- [Exercise objective]
Transcribe all of the following items verbatim, omitting the pictures from your transcription.

(Figure understanding tasks)

┄┄┄┄┄┄┄┄┄┄

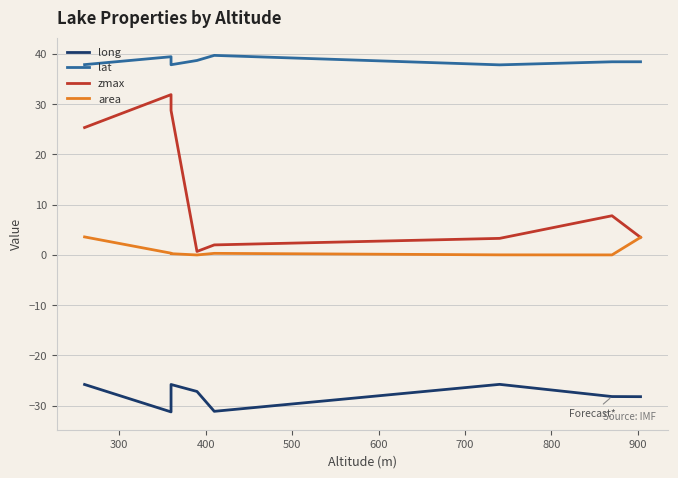

True or false: area and zmax cross at least once.

False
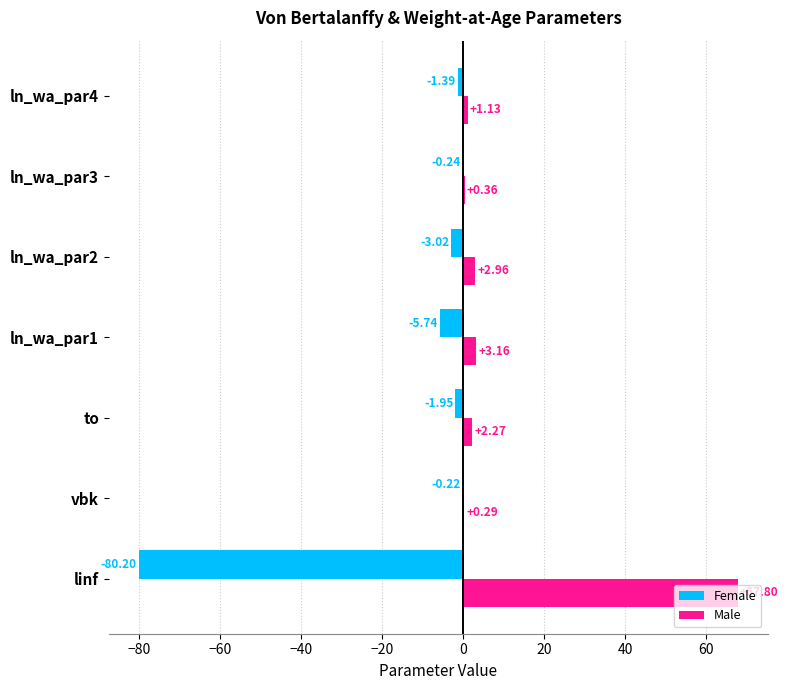

What are all the series names shown in the legend?

Female, Male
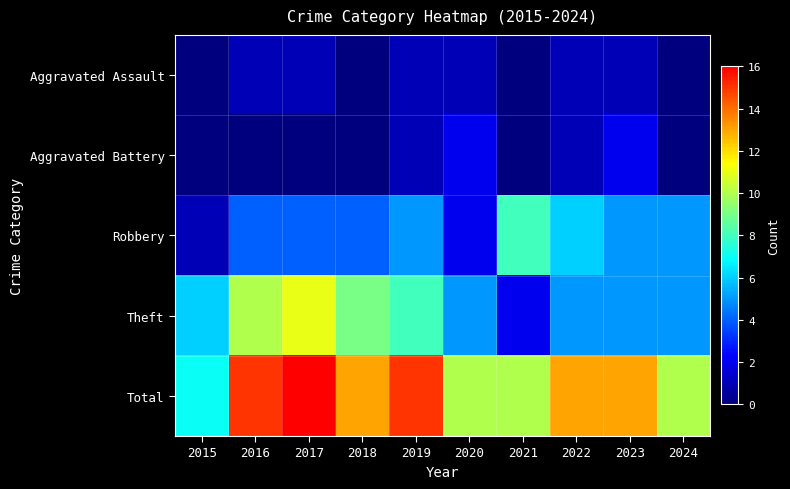

How many categories are shown in the chart?

10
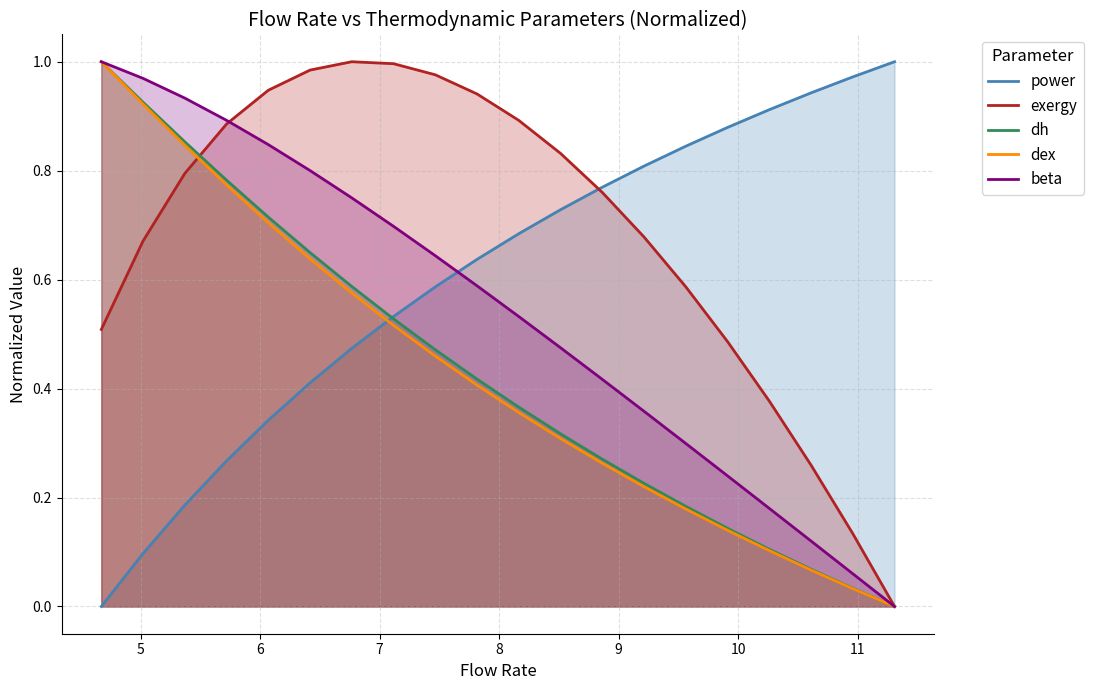

Reading left to right, extract all data points from this chart.

power: 0.0	0.1	0.2	0.3	0.3	0.4	0.5	0.5	0.6	0.6	0.7	0.7	0.8	0.8	0.8	0.9	0.9	0.9	1.0	1.0
exergy: 0.5	0.7	0.8	0.9	0.9	1.0	1.0	1.0	1.0	0.9	0.9	0.8	0.8	0.7	0.6	0.5	0.4	0.3	0.1	0.0
dh: 1.0	0.9	0.9	0.8	0.7	0.6	0.6	0.5	0.5	0.4	0.4	0.3	0.3	0.2	0.2	0.1	0.1	0.1	0.0	0.0
dex: 1.0	0.9	0.8	0.8	0.7	0.6	0.6	0.5	0.5	0.4	0.4	0.3	0.3	0.2	0.2	0.1	0.1	0.1	0.0	0.0
beta: 1.0	1.0	0.9	0.9	0.8	0.8	0.8	0.7	0.6	0.6	0.5	0.5	0.4	0.4	0.3	0.2	0.2	0.1	0.1	0.0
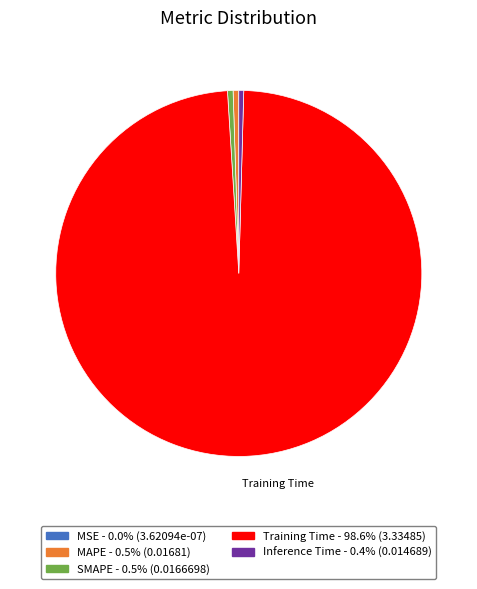

Is there any slice that represents more than half of the pie?

Yes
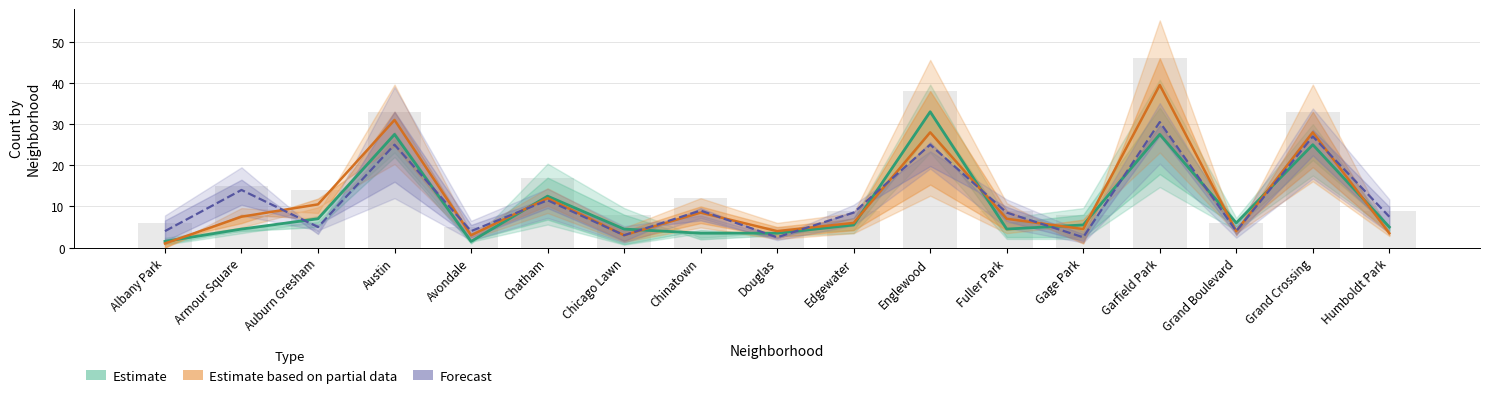

What is the difference between the second highest and minimum values in the Forecast series?

24.5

┄┄┄┄┄┄┄┄┄┄

- [Written response]
True or false: area and zmax cross at least once.

False

What are all the series names shown in the legend?

Female, Male

How many categories are shown in the chart?

10

Reading left to right, extract all data points from this chart.

power: 0.0	0.1	0.2	0.3	0.3	0.4	0.5	0.5	0.6	0.6	0.7	0.7	0.8	0.8	0.8	0.9	0.9	0.9	1.0	1.0
exergy: 0.5	0.7	0.8	0.9	0.9	1.0	1.0	1.0	1.0	0.9	0.9	0.8	0.8	0.7	0.6	0.5	0.4	0.3	0.1	0.0
dh: 1.0	0.9	0.9	0.8	0.7	0.6	0.6	0.5	0.5	0.4	0.4	0.3	0.3	0.2	0.2	0.1	0.1	0.1	0.0	0.0
dex: 1.0	0.9	0.8	0.8	0.7	0.6	0.6	0.5	0.5	0.4	0.4	0.3	0.3	0.2	0.2	0.1	0.1	0.1	0.0	0.0
beta: 1.0	1.0	0.9	0.9	0.8	0.8	0.8	0.7	0.6	0.6	0.5	0.5	0.4	0.4	0.3	0.2	0.2	0.1	0.1	0.0

Is there any slice that represents more than half of the pie?

Yes

What is the difference between the second highest and minimum values in the Forecast series?

24.5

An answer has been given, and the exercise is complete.